*** DATA EXTRACTS Section Begins ***
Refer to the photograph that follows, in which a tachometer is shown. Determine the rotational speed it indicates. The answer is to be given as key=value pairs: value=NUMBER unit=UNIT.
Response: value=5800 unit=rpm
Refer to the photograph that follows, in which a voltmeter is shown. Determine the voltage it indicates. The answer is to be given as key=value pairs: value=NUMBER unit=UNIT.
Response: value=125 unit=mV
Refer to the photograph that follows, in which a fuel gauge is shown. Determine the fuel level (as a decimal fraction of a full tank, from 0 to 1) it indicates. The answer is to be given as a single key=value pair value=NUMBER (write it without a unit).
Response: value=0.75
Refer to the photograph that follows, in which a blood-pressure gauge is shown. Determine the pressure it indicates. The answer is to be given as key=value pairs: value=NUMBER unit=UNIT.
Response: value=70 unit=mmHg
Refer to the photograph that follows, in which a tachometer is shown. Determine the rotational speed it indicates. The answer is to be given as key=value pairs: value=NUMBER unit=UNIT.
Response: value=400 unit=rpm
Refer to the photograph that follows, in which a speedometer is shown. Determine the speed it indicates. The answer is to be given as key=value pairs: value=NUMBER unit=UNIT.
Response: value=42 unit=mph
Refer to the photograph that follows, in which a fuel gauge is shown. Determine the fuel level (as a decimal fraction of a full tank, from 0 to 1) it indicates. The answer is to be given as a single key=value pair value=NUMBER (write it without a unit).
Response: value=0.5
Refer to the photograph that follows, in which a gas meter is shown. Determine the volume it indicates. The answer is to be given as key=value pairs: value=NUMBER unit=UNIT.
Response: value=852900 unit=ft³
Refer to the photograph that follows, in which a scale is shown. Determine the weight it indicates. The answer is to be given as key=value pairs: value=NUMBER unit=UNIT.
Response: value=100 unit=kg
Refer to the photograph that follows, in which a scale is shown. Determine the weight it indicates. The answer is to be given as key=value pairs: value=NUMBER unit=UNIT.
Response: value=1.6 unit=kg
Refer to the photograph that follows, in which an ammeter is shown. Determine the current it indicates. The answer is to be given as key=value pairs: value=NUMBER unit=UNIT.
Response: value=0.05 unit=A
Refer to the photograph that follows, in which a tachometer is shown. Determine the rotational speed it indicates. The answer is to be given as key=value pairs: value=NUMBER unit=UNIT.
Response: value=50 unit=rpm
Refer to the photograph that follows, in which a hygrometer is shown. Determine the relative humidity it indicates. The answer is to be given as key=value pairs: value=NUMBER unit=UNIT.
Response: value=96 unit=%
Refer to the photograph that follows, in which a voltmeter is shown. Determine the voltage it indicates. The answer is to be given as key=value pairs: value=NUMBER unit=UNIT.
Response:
*** DATA EXTRACTS Section Ends ***
WHAT YOU WILL DO: Please copy every one of the lines above word for word, from the first to the last.

OUTPUT:
Refer to the photograph that follows, in which a tachometer is shown. Determine the rotational speed it indicates. The answer is to be given as key=value pairs: value=NUMBER unit=UNIT.
Response: value=5800 unit=rpm
Refer to the photograph that follows, in which a voltmeter is shown. Determine the voltage it indicates. The answer is to be given as key=value pairs: value=NUMBER unit=UNIT.
Response: value=125 unit=mV
Refer to the photograph that follows, in which a fuel gauge is shown. Determine the fuel level (as a decimal fraction of a full tank, from 0 to 1) it indicates. The answer is to be given as a single key=value pair value=NUMBER (write it without a unit).
Response: value=0.75
Refer to the photograph that follows, in which a blood-pressure gauge is shown. Determine the pressure it indicates. The answer is to be given as key=value pairs: value=NUMBER unit=UNIT.
Response: value=70 unit=mmHg
Refer to the photograph that follows, in which a tachometer is shown. Determine the rotational speed it indicates. The answer is to be given as key=value pairs: value=NUMBER unit=UNIT.
Response: value=400 unit=rpm
Refer to the photograph that follows, in which a speedometer is shown. Determine the speed it indicates. The answer is to be given as key=value pairs: value=NUMBER unit=UNIT.
Response: value=42 unit=mph
Refer to the photograph that follows, in which a fuel gauge is shown. Determine the fuel level (as a decimal fraction of a full tank, from 0 to 1) it indicates. The answer is to be given as a single key=value pair value=NUMBER (write it without a unit).
Response: value=0.5
Refer to the photograph that follows, in which a gas meter is shown. Determine the volume it indicates. The answer is to be given as key=value pairs: value=NUMBER unit=UNIT.
Response: value=852900 unit=ft³
Refer to the photograph that follows, in which a scale is shown. Determine the weight it indicates. The answer is to be given as key=value pairs: value=NUMBER unit=UNIT.
Response: value=100 unit=kg
Refer to the photograph that follows, in which a scale is shown. Determine the weight it indicates. The answer is to be given as key=value pairs: value=NUMBER unit=UNIT.
Response: value=1.6 unit=kg
Refer to the photograph that follows, in which an ammeter is shown. Determine the current it indicates. The answer is to be given as key=value pairs: value=NUMBER unit=UNIT.
Response: value=0.05 unit=A
Refer to the photograph that follows, in which a tachometer is shown. Determine the rotational speed it indicates. The answer is to be given as key=value pairs: value=NUMBER unit=UNIT.
Response: value=50 unit=rpm
Refer to the photograph that follows, in which a hygrometer is shown. Determine the relative humidity it indicates. The answer is to be given as key=value pairs: value=NUMBER unit=UNIT.
Response: value=96 unit=%
Refer to the photograph that follows, in which a voltmeter is shown. Determine the voltage it indicates. The answer is to be given as key=value pairs: value=NUMBER unit=UNIT.
Response:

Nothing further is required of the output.